In this appeal, defendant claims that the trial court abused its discretion in failing to grant defendant's motion to set aside the deemed admissions and to extend time to file objections and responses to plaintiff's requests for admissions. In urging this point, defendant claims that, under rule 169 of the Texas Rules of Civil Procedure, it proved "good cause" for the court to allow withdrawal of the deemed admissions. We agree with defendant's contentions. Because we conclude that its negligence in this matter did not rise to the level of conscious indifference, we reverse the summary judgment and remand this cause for trial on the merits.

I. PROCEDURAL HISTORY

On June 16, 1988, about one month after this case was filed, plaintiff's counsel mailed requests for admissions to defense counsel, which defense counsel admits he received "[s]hortly after that date." The requests consisted of fifty-one statements covering every issue in the case. In support of his motion to set aside the deemed admissions, defense counsel asserted by affidavit that during the thirty-day response period allowed by rule 169, he had prepared handwritten responses to the discovery requests according to his usual custom. He maintains that he intended to submit these to his secretary for typing, which was also his customary practice.

* **Required task**:
Copy the appellate opinion from "I. PROCEDURAL HISTORY" up to and including "his customary practice.", replacing "defense counsel" with "defendant's attorney" throughout. The lines that come next have no connection to the appellate opinion.

* **Collected material**:
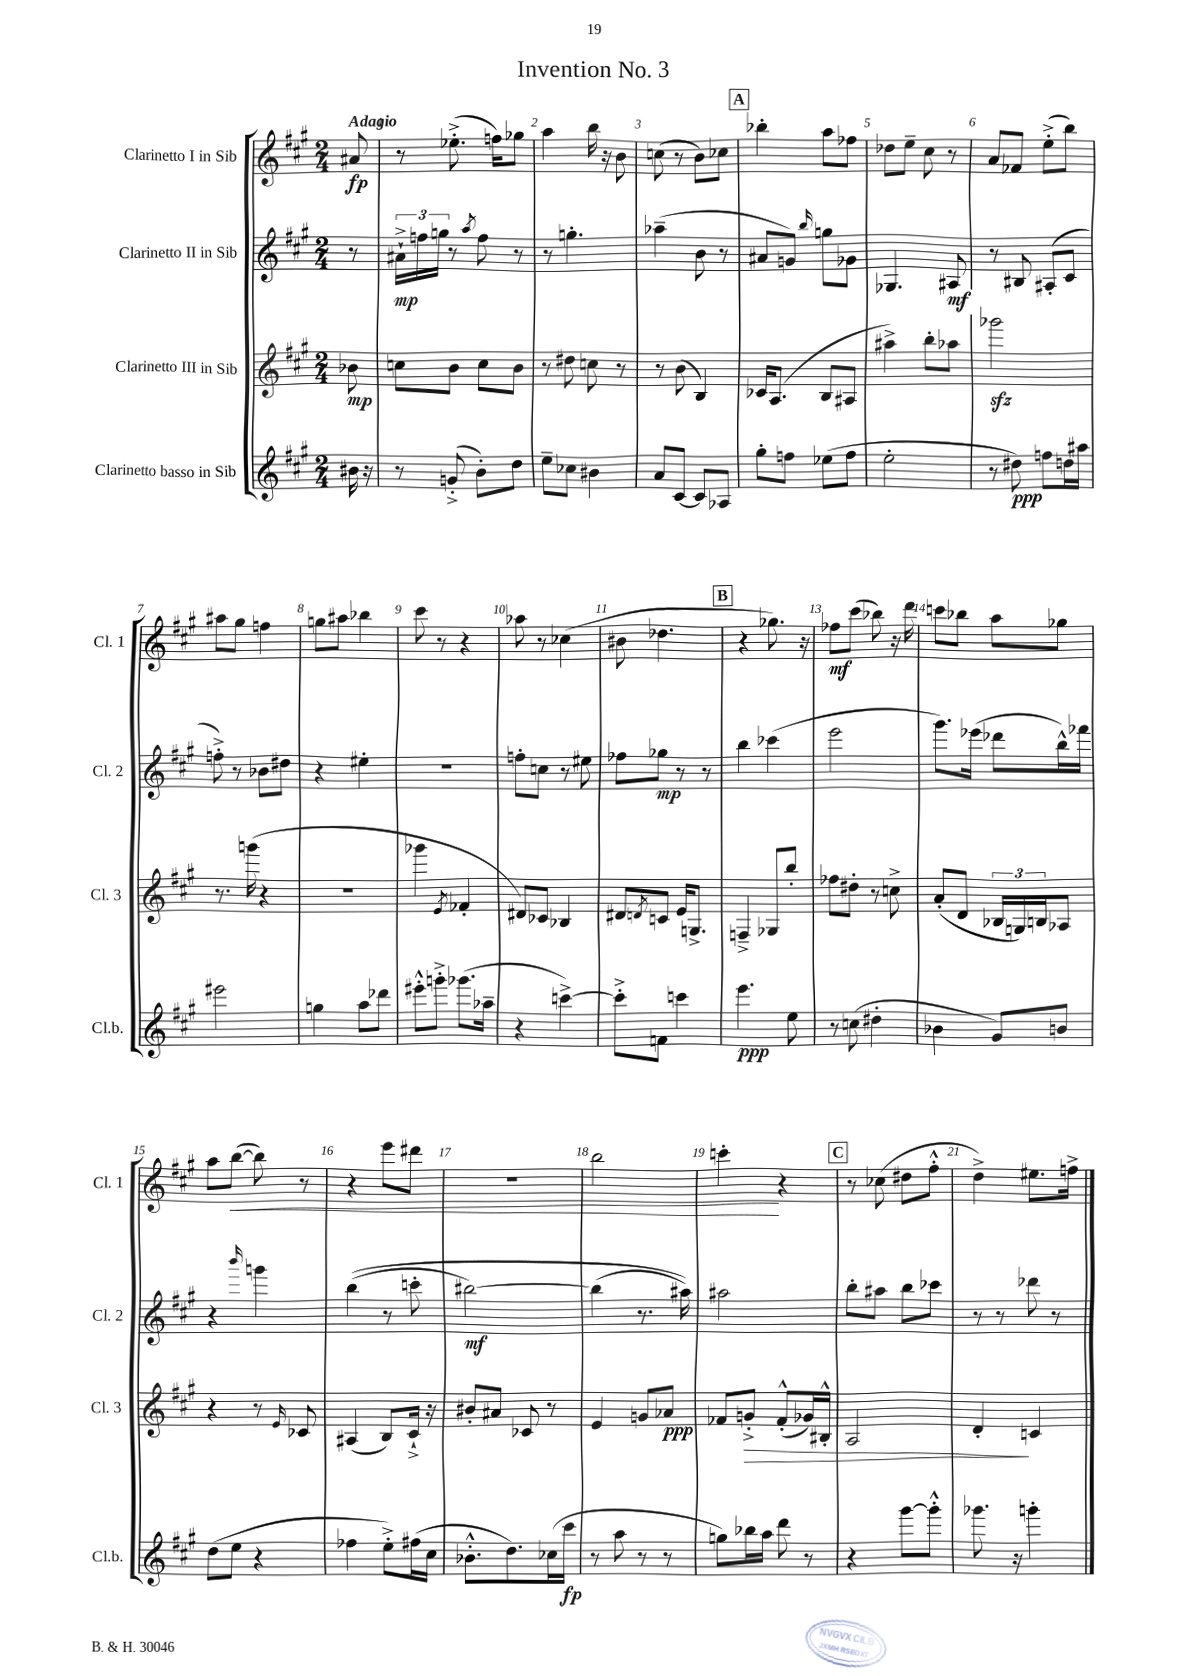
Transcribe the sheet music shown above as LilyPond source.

* **Solution to this problem**:
I. PROCEDURAL HISTORY

On June 16, 1988, about one month after this case was filed, plaintiff's counsel mailed requests for admissions to defendant's attorney, which defendant's attorney admits he received "[s]hortly after that date." The requests consisted of fifty-one statements covering every issue in the case. In support of his motion to set aside the deemed admissions, defendant's attorney asserted by affidavit that during the thirty-day response period allowed by rule 169, he had prepared handwritten responses to the discovery requests according to his usual custom. He maintains that he intended to submit these to his secretary for typing, which was also his customary practice.